Reproduce the text of the following material verbatim, leaving out the pictures.

########

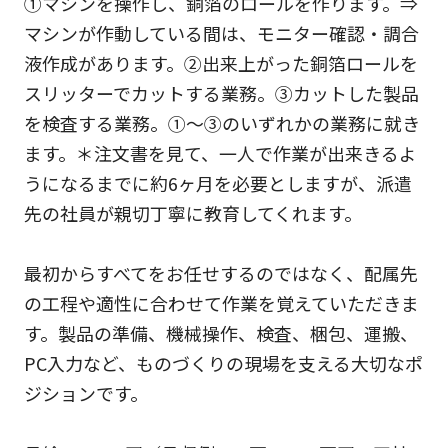
①マシンを操作し、銅箔のロールを作ります。⇒
マシンが作動している間は、モニター確認・調合
液作成があります。②出来上がった銅箔ロールを
スリッターでカットする業務。③カットした製品
を検査する業務。①～③のいずれかの業務に就き
ます。＊注文書を見て、一人で作業が出来きるよ
うになるまでに約6ヶ月を必要としますが、派遣
先の社員が親切丁寧に教育してくれます。
最初からすべてをお任せするのではなく、配属先
の工程や適性に合わせて作業を覚えていただきま
す。製品の準備、機械操作、検査、梱包、運搬、
PC入力など、ものづくりの現場を支える大切なポ
ジションです。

########

**WORKED SOLUTION:**
①マシンを操作し、銅箔のロールを作ります。⇒
マシンが作動している間は、モニター確認・調合
液作成があります。②出来上がった銅箔ロールを
スリッターでカットする業務。③カットした製品
を検査する業務。①～③のいずれかの業務に就き
ます。＊注文書を見て、一人で作業が出来きるよ
うになるまでに約6ヶ月を必要としますが、派遣
先の社員が親切丁寧に教育してくれます。
最初からすべてをお任せするのではなく、配属先
の工程や適性に合わせて作業を覚えていただきま
す。製品の準備、機械操作、検査、梱包、運搬、
PC入力など、ものづくりの現場を支える大切なポ
ジションです。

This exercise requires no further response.